Physik-News vom 20.01.2023

Das zeigt eine Studie im Fachmagazin Science anhand eines weltweiten Citizen Science Projekts zur Lichtverschmutzung, das in den letzten elf Jahren Daten erhoben hat.

Menschen sehen weltweit immer weniger Sterne am Nachthimmel. Ursache hierfür ist vermutlich die Lichtverschmutzung in den Abend- und Nachtstunden, die pro Jahr um 7-10 Prozent zunimmt. Diese Änderungsrate ist größer, als es Satellitenmessungen der künstlichen Lichtemissionen auf der Erde vermuten ließen.


Auswirkung der Lichtverschmutzung 2 - Vom ganz dunklen Himmel (links) zum innerstädtischen Himmel (rechts).

Publikation:


Christopher C. M. Kyba, Yigit Öner Altıntas, Constance E. Walker, Mark Newhouse
Citizen scientists report global rapid reductions in the visibility of stars from 2011 to 2022
Science (2023)

DOI: 10.1126/science.abq7781



Zu diesem Befund kommt jetzt eine Studie im Fachmagazin Science, durchgeführt von einer Forschungsgruppe um Christopher Kyba vom Deutschen GeoForschungsZentrum GFZ und der Ruhr-Universität Bochum mit Kolleginnen und Kollegen vom GFZ und vom NOIRLab der US National Science Foundation. Im Rahmen des Citizen Science Projekts „Globe at Night“ haben sie hierfür aus dem Zeitraum 2011 bis 2022 mehr als 50.000 Beobachtungen mit bloßem Auge von Bürgerwissenschaftler:innen auf der ganzen Welt ausgewertet. Die Studie zeigt auch, dass die Citizen-Science-Daten eine wichtige Ergänzung zu bisherigen Messverfahren darstellen.

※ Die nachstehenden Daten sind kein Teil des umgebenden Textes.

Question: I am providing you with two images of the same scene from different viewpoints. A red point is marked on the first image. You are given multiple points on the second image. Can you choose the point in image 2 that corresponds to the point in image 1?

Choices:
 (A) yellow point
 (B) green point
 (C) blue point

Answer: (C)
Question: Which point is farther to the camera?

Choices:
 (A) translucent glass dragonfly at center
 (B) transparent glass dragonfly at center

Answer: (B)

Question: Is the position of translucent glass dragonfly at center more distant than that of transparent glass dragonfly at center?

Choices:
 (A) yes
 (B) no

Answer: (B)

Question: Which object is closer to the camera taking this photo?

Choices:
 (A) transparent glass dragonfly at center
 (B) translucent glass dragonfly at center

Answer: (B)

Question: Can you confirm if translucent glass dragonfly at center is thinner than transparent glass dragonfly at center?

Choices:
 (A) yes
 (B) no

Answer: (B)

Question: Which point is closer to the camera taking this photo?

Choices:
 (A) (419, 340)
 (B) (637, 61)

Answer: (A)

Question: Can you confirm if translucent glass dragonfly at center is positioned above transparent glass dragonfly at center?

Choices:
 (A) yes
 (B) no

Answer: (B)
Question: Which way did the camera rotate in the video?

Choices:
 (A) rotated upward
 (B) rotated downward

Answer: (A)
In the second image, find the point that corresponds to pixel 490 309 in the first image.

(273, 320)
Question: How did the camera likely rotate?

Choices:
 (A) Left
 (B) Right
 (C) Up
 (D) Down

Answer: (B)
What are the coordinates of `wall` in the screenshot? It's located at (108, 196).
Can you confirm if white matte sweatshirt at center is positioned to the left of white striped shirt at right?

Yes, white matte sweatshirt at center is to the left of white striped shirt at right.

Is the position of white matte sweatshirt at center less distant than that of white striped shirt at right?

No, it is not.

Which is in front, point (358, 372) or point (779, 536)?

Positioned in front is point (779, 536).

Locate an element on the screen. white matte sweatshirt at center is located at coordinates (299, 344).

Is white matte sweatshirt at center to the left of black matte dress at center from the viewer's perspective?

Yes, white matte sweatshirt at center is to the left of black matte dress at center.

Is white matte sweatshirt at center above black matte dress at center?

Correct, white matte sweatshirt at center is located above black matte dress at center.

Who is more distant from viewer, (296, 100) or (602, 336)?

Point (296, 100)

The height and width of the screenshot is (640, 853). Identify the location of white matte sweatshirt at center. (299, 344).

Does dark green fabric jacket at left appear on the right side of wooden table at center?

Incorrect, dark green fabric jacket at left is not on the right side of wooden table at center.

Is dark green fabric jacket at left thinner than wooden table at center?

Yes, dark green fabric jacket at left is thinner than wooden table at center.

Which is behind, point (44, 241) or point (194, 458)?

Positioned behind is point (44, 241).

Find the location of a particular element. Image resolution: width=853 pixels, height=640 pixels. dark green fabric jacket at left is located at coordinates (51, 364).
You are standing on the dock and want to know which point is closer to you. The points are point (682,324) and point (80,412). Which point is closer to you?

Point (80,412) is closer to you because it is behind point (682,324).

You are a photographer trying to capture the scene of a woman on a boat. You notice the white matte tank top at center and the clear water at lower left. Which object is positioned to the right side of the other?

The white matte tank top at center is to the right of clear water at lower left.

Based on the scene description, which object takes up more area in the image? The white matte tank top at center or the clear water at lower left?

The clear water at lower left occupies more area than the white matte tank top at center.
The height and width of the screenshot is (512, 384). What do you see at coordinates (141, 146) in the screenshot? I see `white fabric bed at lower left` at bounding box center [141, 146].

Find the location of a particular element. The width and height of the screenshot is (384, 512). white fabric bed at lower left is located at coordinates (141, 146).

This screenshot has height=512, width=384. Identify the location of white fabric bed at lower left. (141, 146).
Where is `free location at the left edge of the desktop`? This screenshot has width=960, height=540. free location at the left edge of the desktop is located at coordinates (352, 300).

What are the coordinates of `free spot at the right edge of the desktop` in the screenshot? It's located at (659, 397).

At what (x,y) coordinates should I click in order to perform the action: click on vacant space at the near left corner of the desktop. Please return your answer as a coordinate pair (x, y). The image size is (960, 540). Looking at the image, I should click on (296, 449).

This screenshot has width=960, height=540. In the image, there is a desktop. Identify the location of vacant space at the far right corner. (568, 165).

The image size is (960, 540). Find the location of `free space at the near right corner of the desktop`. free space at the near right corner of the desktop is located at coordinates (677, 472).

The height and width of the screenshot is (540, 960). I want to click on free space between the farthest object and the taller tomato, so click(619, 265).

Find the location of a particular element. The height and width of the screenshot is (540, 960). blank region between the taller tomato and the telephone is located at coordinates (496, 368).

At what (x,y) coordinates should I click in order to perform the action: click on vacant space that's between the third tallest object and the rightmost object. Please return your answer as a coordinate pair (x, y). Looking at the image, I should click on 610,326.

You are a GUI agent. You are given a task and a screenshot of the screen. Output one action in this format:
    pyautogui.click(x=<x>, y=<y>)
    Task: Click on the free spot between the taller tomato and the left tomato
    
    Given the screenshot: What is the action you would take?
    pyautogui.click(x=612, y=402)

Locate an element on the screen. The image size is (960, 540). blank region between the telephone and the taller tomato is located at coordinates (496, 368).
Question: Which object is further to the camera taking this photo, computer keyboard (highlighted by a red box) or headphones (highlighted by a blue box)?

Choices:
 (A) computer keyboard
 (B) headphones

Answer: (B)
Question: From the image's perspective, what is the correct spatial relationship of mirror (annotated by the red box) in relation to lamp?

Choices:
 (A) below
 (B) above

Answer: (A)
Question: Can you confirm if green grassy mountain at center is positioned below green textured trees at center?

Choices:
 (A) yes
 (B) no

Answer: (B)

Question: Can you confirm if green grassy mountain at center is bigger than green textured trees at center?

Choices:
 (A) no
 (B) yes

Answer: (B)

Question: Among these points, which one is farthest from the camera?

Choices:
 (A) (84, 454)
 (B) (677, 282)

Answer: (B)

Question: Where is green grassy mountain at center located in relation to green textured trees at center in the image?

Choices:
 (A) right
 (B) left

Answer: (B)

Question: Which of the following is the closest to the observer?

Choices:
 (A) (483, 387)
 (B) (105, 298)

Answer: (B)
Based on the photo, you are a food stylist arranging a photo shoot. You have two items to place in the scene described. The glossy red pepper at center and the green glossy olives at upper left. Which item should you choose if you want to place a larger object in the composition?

Bedarf an geeigneten Messverfahren

Die Änderung der Lichtverschmutzung ist global gesehen und im Laufe der Zeit bislang nicht gut bekannt. Zwar kann das künstliche Himmelsleuchten im Prinzip von Satelliten gemessen werden. Doch die einzigen Instrumente im All, die die gesamte Erde überwachen können, haben keine ausreichende Messgenauigkeit und Empfindlichkeit.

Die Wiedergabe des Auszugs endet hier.